GIRL TALK – More involved and complicated
By Byron Mueller
With the steady rise in the art of dance music mash ups in the early aughties, no one was doing it bigger or better than former biomedical engineer, Greg Gillis AKA Girl Talk. Those lucky enough to catch his performance in Calgary, or elsewhere, were treated to music responsible for accolades in Times and Rolling Stones magazine abd an amazingly raw performance; half naked, surrounded by fans, in a sea of sweat, sometimes blood, and oftentimes broken laptops.
Girl Talk will be performing in Calgary again and although dance music has “moved on up to the East Side” since his previous visits to Alberta we caught up with him to talk about his show and how he has been doing things differently this time around.
Freq: You’ve been on tour for a few months now. How’s that going?
Girl Talk: More like I’ve been on tour for the past 5 years… But festivals in the summer are the most fun… more hanging out… checking out bands… it’s the best time to tour.
Freq: You’re coming to Calgary in September, what’s different this time around?

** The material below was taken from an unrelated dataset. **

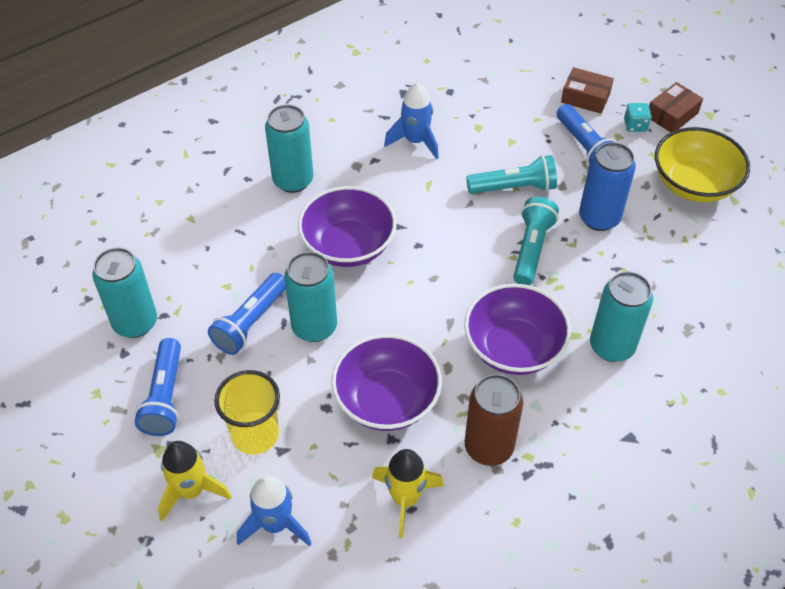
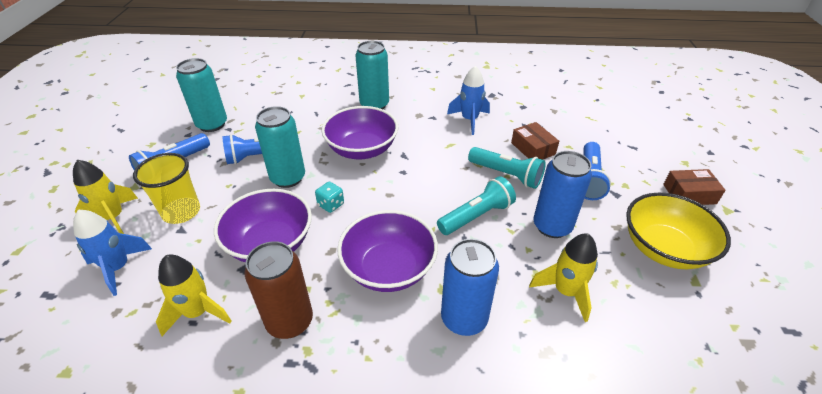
camera: 40 degrees right, 10 degrees down
(585, 97) = (621, 151): brown box -> brown box (533, 148)
(612, 346) = (464, 318): turquoise can -> blue can
(635, 125) = (647, 185): turquoise dice -> turquoise dice (331, 205)
(659, 272) = (565, 292): none -> yellow rocket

GT: Five years ago I was solo in a Honda Accord, time has gone on now and I’m traveling with an eight-person production team. Tough to go back now [but] it’s good to keep things progressing. Now it’s an eight-man team with a semi-trailer, techs, tour manger, two people on stage working the props and the crowd — It’s big time these days, more elaborate. This has been the MO since 2008. Their role has evolved and I wouldn’t want to do it without them [a rotating cast of friends who work their butts off].

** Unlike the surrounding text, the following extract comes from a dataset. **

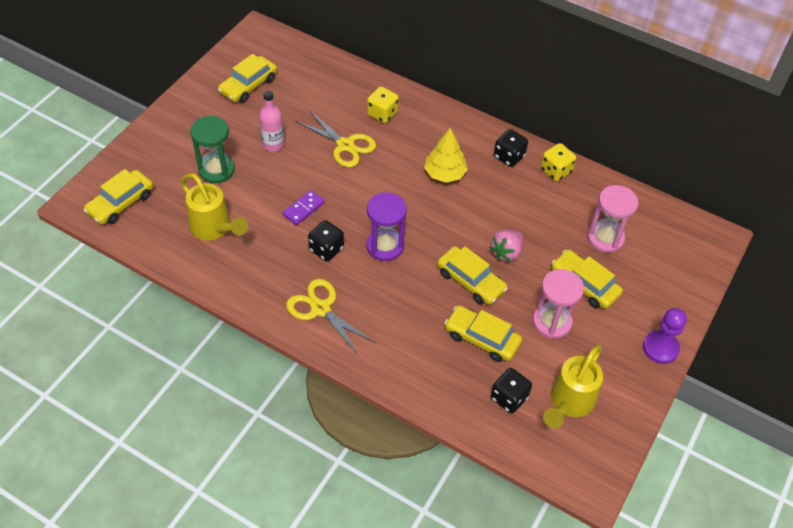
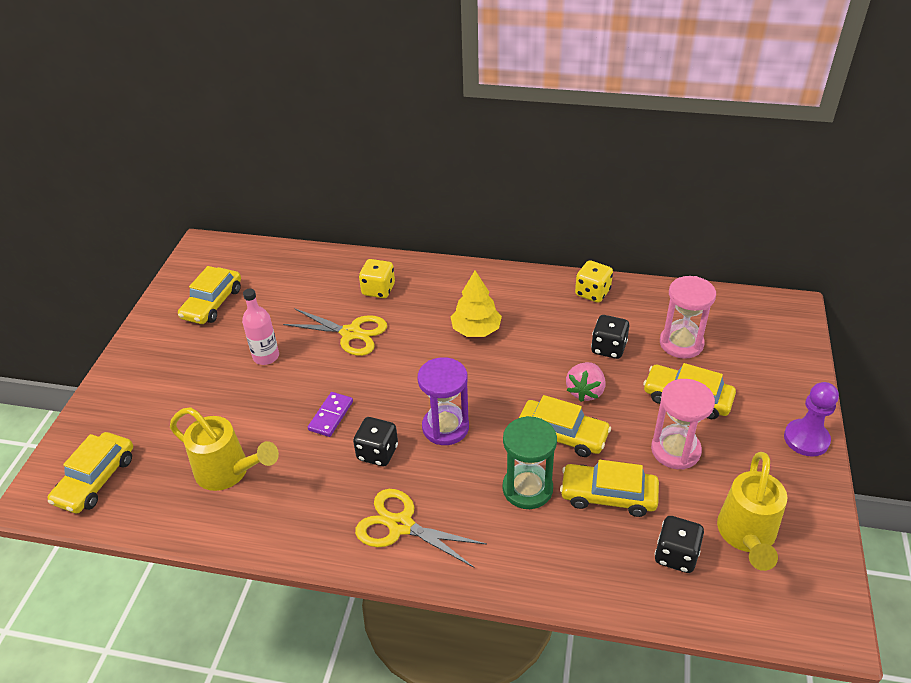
camera: 15 degrees left, 10 degrees down
(216, 170) = (207, 404): green hourglass -> green hourglass (527, 488)
(509, 157) = (536, 293): black dice -> black dice (608, 348)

Freq: How has your music changed since your appearance at Sled Island?
GT: I’ve worked to raise the bar over the years — growing between each album. The music and live show are more thoroughly mapped out now.
Shows used to be heavily freestyle and raw (I’m proud of that era) but now I want to take things elsewhere in terms of orchestration with material and the live crew, making it a bigger production, period! Lighting, props, and video components based on musical segments — a total team operation opposed to a one-man show with a laptop. More involved, complicated, more everything!
For video, I work with a video artist we met on tour in Australia whose work we really like. I send her audio clips with a note on a general vibe of what I’m looking for and she comes up with animations, and on tour the lighting guy works the lights and VJs. The structure is loosely set around established ideas and we improvise around that.
How do you look for material?
GT: I am generally looking for something isolated in some way. Drum breaks, musical lines., mainly in the pop spectrum, radio friendly material. It happens naturally, I notice music at the supermarket or a friend’s place, then text myself to sample a particular part.
Girl Talk Tips:
Wrap up: Wrapping the laptop in Saran wrap playing live is great protection from kids sweating, bleeding and vomiting all over the place.
Back up: Back up every single weekend. I have multiple hard drives at my parent’s and friend’s houses. Backing up isolated drum sounds, breaks, and bits of audio I’ve assembled over the past 11 years that are irreplaceable.
On making beats and production:
I mainly use samples. I didn’t invent the 808-kick but I use it. [The] same goes for tweaking a synth sound then using it in a track.
I may use some midi bass lines to embellish a part to help fill out the record, but take care not to overpower the original sample — like a subtle moog line under a Black Sabbath break.
On fun outside of gigging:
Taking in Pirates games. Shooting hoops. Walking the Dog. Pop culture: taking in movies, bands, festivals.